- [SOURCE TEXT]
Title
#beginners-need-help
e

ende

09/27/2021, 11:06 PM
Hi. Am I correct in suspecting that the
AbstractDataSet
examples in https://kedro.readthedocs.io/en/stable/07_extend_kedro/03_custom_datasets.html are actually using code from the
AbstractVersionedDataSet
?
11:14 PM
for example, at https://kedro.readthedocs.io/en/stable/07_extend_kedro/03_custom_datasets.html
from pathlib import PurePosixPath
from typing import Any, Dict

from kedro.io.core import (
    AbstractVersionedDataSet,
    get_filepath_str,
    get_protocol_and_path,
)

import fsspec
import numpy as np
from PIL import Image


class ImageDataSet(AbstractVersionedDataSet):
    """``ImageDataSet`` loads / save image data from a given filepath as `numpy` array using Pillow.

    Example:
    ::

        >>> ImageDataSet(filepath='/img/file/path.png')
    """

    def __init__(self, filepath: str):
        """Creates a new instance of ImageDataSet to load / save image data for given filepath.

        Args:
            filepath: The location of the image file to load / save data.
        """
        # parse the path and protocol (e.g. file, http, s3, etc.)
        protocol, path = get_protocol_and_path(filepath)
        self._protocol = protocol
        self._filepath = PurePosixPath(path)
        self._fs = fsspec.filesystem(self._protocol)

    def _load(self) -> np.ndarray:
        """Loads data from the image file.

        Returns:
            Data from the image file as a numpy array
        """
        # using get_filepath_str ensures that the protocol and path are appended correctly for different filesystems
        load_path = get_filepath_str(self._get_load_path(), self._protocol)
...
This is supposed to just be a complete example of AbstractDataSet
11:15 PM
The main problem here seeming to be that
_get_load_path
is not inherited from the
AbstractDataSet
base class.
datajoely

datajoely

09/28/2021, 8:38 AM
Hi @User - I'm not sure I follow. This example demonstrates how to define a versioned dataset, if you're not interested in versioning then just inherit from
AbstractDataSet
e

ende

09/28/2021, 12:18 PM
iow I think there is a bug in the documentation. Both the examples for AbstractDataSet and AbstractVersionDataSet demonstrate code using AbstractVersionedDataSet.

- [STATED GOAL] Continue the Kedro forum thread on the custom dataset documentation from after its last message. The data that comes next is separate material and not part of the Kedro forum thread.

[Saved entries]
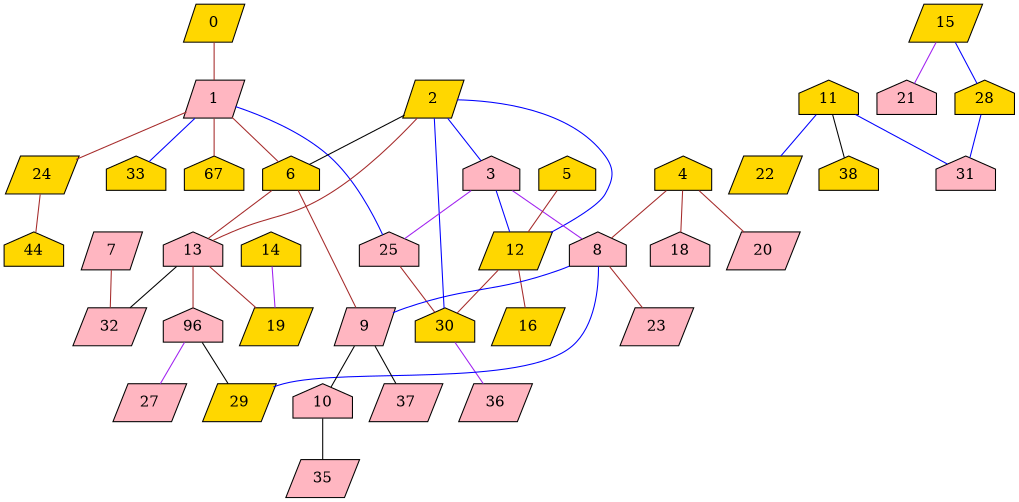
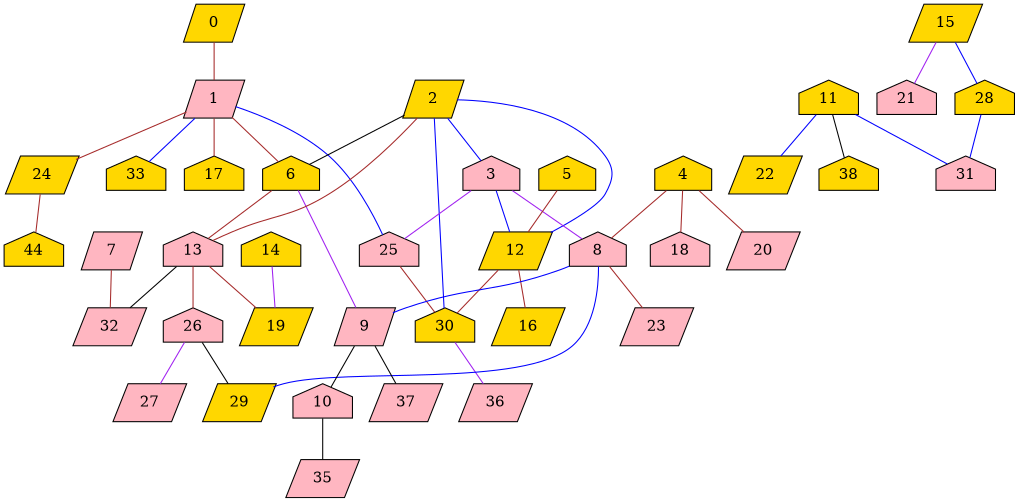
  graph {
    node [fillcolor=gold shape=house style=filled]
    edge [color=brown]
    0 [shape=parallelogram]
    1 [fillcolor=lightpink shape=parallelogram]
-   17 [label=67]
+   17
    24 [shape=parallelogram]
    25 [fillcolor=lightpink]
    33
    6
    2 [shape=parallelogram]
    3 [fillcolor=lightpink]
    12 [shape=parallelogram]
    13 [fillcolor=lightpink]
    30
    n13 [label=44]
    8 [fillcolor=lightpink]
    9 [fillcolor=lightpink shape=parallelogram]
    16 [shape=parallelogram]
    32 [fillcolor=lightpink shape=parallelogram]
    19 [shape=parallelogram]
-   26 [fillcolor=lightpink label=96]
+   26 [fillcolor=lightpink]
    36 [fillcolor=lightpink shape=parallelogram]
    23 [fillcolor=lightpink shape=parallelogram]
    29 [shape=parallelogram]
    4
    18 [fillcolor=lightpink]
    20 [fillcolor=lightpink shape=parallelogram]
    5
    10 [fillcolor=lightpink]
    37 [fillcolor=lightpink shape=parallelogram]
    7 [fillcolor=lightpink shape=parallelogram]
    35 [fillcolor=lightpink shape=parallelogram]
    11
    22 [shape=parallelogram]
    31 [fillcolor=lightpink]
    38
    27 [fillcolor=lightpink shape=parallelogram]
    14
    15 [shape=parallelogram]
    21 [fillcolor=lightpink]
    28
    0 -- 1
    1 -- 17
    1 -- 24
    1 -- 25 [color=blue]
    1 -- 33 [color=blue]
    1 -- 6
    24 -- n13
    25 -- 30
    6 -- 13
-   6 -- 9
+   6 -- 9 [color=purple]
    2 -- 6 [color=black]
    2 -- 3 [color=blue]
    2 -- 12 [color=blue]
    2 -- 13
    2 -- 30 [color=blue]
    3 -- 25 [color=purple]
    3 -- 12 [color=blue]
    3 -- 8 [color=purple]
    12 -- 30
    12 -- 16
    13 -- 32 [color=black]
    13 -- 19
    13 -- 26
    30 -- 36 [color=purple]
    8 -- 9 [color=blue]
    8 -- 23
    8 -- 29 [color=blue]
    9 -- 10 [color=black]
    9 -- 37 [color=black]
    26 -- 29 [color=black]
    26 -- 27 [color=purple]
    4 -- 8
    4 -- 18
    4 -- 20
    5 -- 12
    10 -- 35 [color=black]
    7 -- 32
    11 -- 22 [color=blue]
    11 -- 31 [color=blue]
    11 -- 38 [color=black]
    14 -- 19 [color=purple]
    15 -- 21 [color=purple]
    15 -- 28 [color=blue]
    28 -- 31 [color=blue]
  }
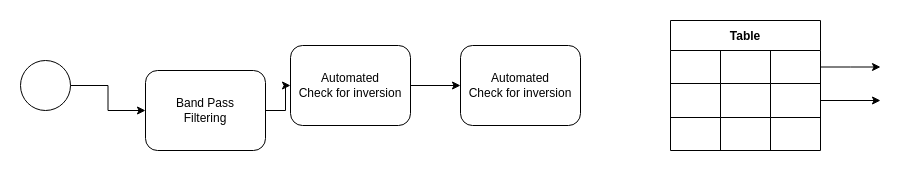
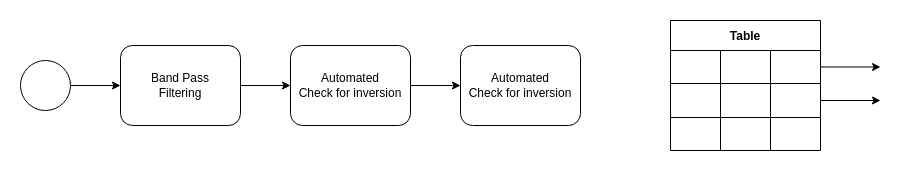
  <mxCell id="0" />
  <mxCell id="1" parent="0" />
  <mxCell id="2" value="" style="shape=mxgraph.bpmn.shape;html=1;verticalLabelPosition=bottom;labelBackgroundColor=#ffffff;verticalAlign=top;perimeter=ellipsePerimeter;outline=standard;symbol=general;" parent="1" vertex="1"><mxGeometry x="20" y="60" width="50" height="50" as="geometry" /></mxCell>
- <mxCell id="3" value="Band Pass&lt;br&gt;Filtering" style="shape=ext;rounded=1;html=1;whiteSpace=wrap;" parent="1" vertex="1"><mxGeometry x="145" y="70" width="120" height="80" as="geometry" /></mxCell>
+ <mxCell id="3" value="Band Pass&lt;br&gt;Filtering" style="shape=ext;rounded=1;html=1;whiteSpace=wrap;" parent="1" vertex="1"><mxGeometry x="120" y="45" width="120" height="80" as="geometry" /></mxCell>
  <mxCell id="4" style="edgeStyle=orthogonalEdgeStyle;rounded=0;orthogonalLoop=1;jettySize=auto;html=1;entryX=0;entryY=0.5;entryDx=0;entryDy=0;" edge="1" parent="1" source="5" target="23"><mxGeometry relative="1" as="geometry"><mxPoint x="500" y="85" as="targetPoint" /></mxGeometry></mxCell>
  <mxCell id="5" value="Automated&lt;br&gt;Check for inversion" style="shape=ext;rounded=1;html=1;whiteSpace=wrap;" parent="1" vertex="1"><mxGeometry x="290" y="45" width="120" height="80" as="geometry" /></mxCell>
  <mxCell id="6" style="edgeStyle=orthogonalEdgeStyle;rounded=0;html=1;jettySize=auto;orthogonalLoop=1;" parent="1" source="2" target="3" edge="1"><mxGeometry relative="1" as="geometry" /></mxCell>
  <mxCell id="7" style="edgeStyle=orthogonalEdgeStyle;rounded=0;html=1;jettySize=auto;orthogonalLoop=1;" parent="1" source="3" target="5" edge="1"><mxGeometry relative="1" as="geometry" /></mxCell>
  <mxCell id="8" style="edgeStyle=orthogonalEdgeStyle;rounded=0;orthogonalLoop=1;jettySize=auto;html=1;exitX=1;exitY=0.5;exitDx=0;exitDy=0;" edge="1" parent="1" source="14"><mxGeometry relative="1" as="geometry"><mxPoint x="880" y="100" as="targetPoint" /><Array as="points"><mxPoint x="880" y="100" /></Array></mxGeometry></mxCell>
  <mxCell id="9" value="Table" style="shape=table;startSize=30;container=1;collapsible=0;childLayout=tableLayout;fontStyle=1;align=center;" vertex="1" parent="1"><mxGeometry x="670" y="20" width="150" height="130" as="geometry" /></mxCell>
  <mxCell id="10" value="" style="shape=tableRow;horizontal=0;startSize=0;swimlaneHead=0;swimlaneBody=0;top=0;left=0;bottom=0;right=0;collapsible=0;dropTarget=0;fillColor=none;points=[[0,0.5],[1,0.5]];portConstraint=eastwest;" vertex="1" parent="9"><mxGeometry y="30" width="150" height="33" as="geometry" /></mxCell>
  <mxCell id="11" value="" style="shape=partialRectangle;html=1;whiteSpace=wrap;connectable=0;fillColor=none;top=0;left=0;bottom=0;right=0;overflow=hidden;" vertex="1" parent="10"><mxGeometry width="50" height="33" as="geometry"><mxRectangle width="50" height="33" as="alternateBounds" /></mxGeometry></mxCell>
  <mxCell id="12" value="" style="shape=partialRectangle;html=1;whiteSpace=wrap;connectable=0;fillColor=none;top=0;left=0;bottom=0;right=0;overflow=hidden;" vertex="1" parent="10"><mxGeometry x="50" width="50" height="33" as="geometry"><mxRectangle width="50" height="33" as="alternateBounds" /></mxGeometry></mxCell>
  <mxCell id="13" value="" style="shape=partialRectangle;html=1;whiteSpace=wrap;connectable=0;fillColor=none;top=0;left=0;bottom=0;right=0;overflow=hidden;" vertex="1" parent="10"><mxGeometry x="100" width="50" height="33" as="geometry"><mxRectangle width="50" height="33" as="alternateBounds" /></mxGeometry></mxCell>
  <mxCell id="14" value="" style="shape=tableRow;horizontal=0;startSize=0;swimlaneHead=0;swimlaneBody=0;top=0;left=0;bottom=0;right=0;collapsible=0;dropTarget=0;fillColor=none;points=[[0,0.5],[1,0.5]];portConstraint=eastwest;" vertex="1" parent="9"><mxGeometry y="63" width="150" height="34" as="geometry" /></mxCell>
  <mxCell id="15" value="" style="shape=partialRectangle;html=1;whiteSpace=wrap;connectable=0;fillColor=none;top=0;left=0;bottom=0;right=0;overflow=hidden;" vertex="1" parent="14"><mxGeometry width="50" height="34" as="geometry"><mxRectangle width="50" height="34" as="alternateBounds" /></mxGeometry></mxCell>
  <mxCell id="16" value="" style="shape=partialRectangle;html=1;whiteSpace=wrap;connectable=0;fillColor=none;top=0;left=0;bottom=0;right=0;overflow=hidden;" vertex="1" parent="14"><mxGeometry x="50" width="50" height="34" as="geometry"><mxRectangle width="50" height="34" as="alternateBounds" /></mxGeometry></mxCell>
  <mxCell id="17" value="" style="shape=partialRectangle;html=1;whiteSpace=wrap;connectable=0;fillColor=none;top=0;left=0;bottom=0;right=0;overflow=hidden;" vertex="1" parent="14"><mxGeometry x="100" width="50" height="34" as="geometry"><mxRectangle width="50" height="34" as="alternateBounds" /></mxGeometry></mxCell>
  <mxCell id="18" value="" style="shape=tableRow;horizontal=0;startSize=0;swimlaneHead=0;swimlaneBody=0;top=0;left=0;bottom=0;right=0;collapsible=0;dropTarget=0;fillColor=none;points=[[0,0.5],[1,0.5]];portConstraint=eastwest;" vertex="1" parent="9"><mxGeometry y="97" width="150" height="33" as="geometry" /></mxCell>
  <mxCell id="19" value="" style="shape=partialRectangle;html=1;whiteSpace=wrap;connectable=0;fillColor=none;top=0;left=0;bottom=0;right=0;overflow=hidden;" vertex="1" parent="18"><mxGeometry width="50" height="33" as="geometry"><mxRectangle width="50" height="33" as="alternateBounds" /></mxGeometry></mxCell>
  <mxCell id="20" value="" style="shape=partialRectangle;html=1;whiteSpace=wrap;connectable=0;fillColor=none;top=0;left=0;bottom=0;right=0;overflow=hidden;" vertex="1" parent="18"><mxGeometry x="50" width="50" height="33" as="geometry"><mxRectangle width="50" height="33" as="alternateBounds" /></mxGeometry></mxCell>
  <mxCell id="21" value="" style="shape=partialRectangle;html=1;whiteSpace=wrap;connectable=0;fillColor=none;top=0;left=0;bottom=0;right=0;overflow=hidden;" vertex="1" parent="18"><mxGeometry x="100" width="50" height="33" as="geometry"><mxRectangle width="50" height="33" as="alternateBounds" /></mxGeometry></mxCell>
  <mxCell id="22" style="edgeStyle=orthogonalEdgeStyle;rounded=0;orthogonalLoop=1;jettySize=auto;html=1;" edge="1" parent="1" source="10"><mxGeometry relative="1" as="geometry"><mxPoint x="880" y="66.5" as="targetPoint" /></mxGeometry></mxCell>
  <mxCell id="23" value="Automated&lt;br&gt;Check for inversion" style="shape=ext;rounded=1;html=1;whiteSpace=wrap;" vertex="1" parent="1"><mxGeometry x="460" y="45" width="120" height="80" as="geometry" /></mxCell>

- [TASK OUTPUT]
12:21 PM
(iow the example for AbstractDataSet does not demonstrate AbstrstrsctDataSet)
12:23 PM
This leads to a problem with this line: 'load_path = get_filepath_str(self._get_load_path(), self._protocol)' because _get_load_path() doesn't seem to be a method of the AbstractDataSet basepath.
datajoely

datajoely

09/28/2021, 12:34 PM
ah I'm with you
12:34 PM
I'll log a ticket
12:35 PM
which class is using
AbstractDataSet
?
12:35 PM
I can only see
AbstractVersionedDataSet
on that page?
e

ende

09/28/2021, 6:34 PM
That's the issue, none of the examples are using
AbstractDataSet
(but presumably the first example should be)
6:35 PM
I imagine what happened is someone had code for the
AbstractVersionedDataSet
example case and copy+modified that for the AbstractDataSet section.
datajoely

datajoely

09/29/2021, 8:06 AM
Thanks - I understand now!
e

ende

09/29/2021, 3:58 PM
Feel free to drop a link to the ticket if you want me to elaborate on anything. I managed to put together a simple AbstractDataSet example from some other example code.
datajoely

datajoely

09/29/2021, 3:58 PM
Great - it's on our backlog
3:58 PM
good luck!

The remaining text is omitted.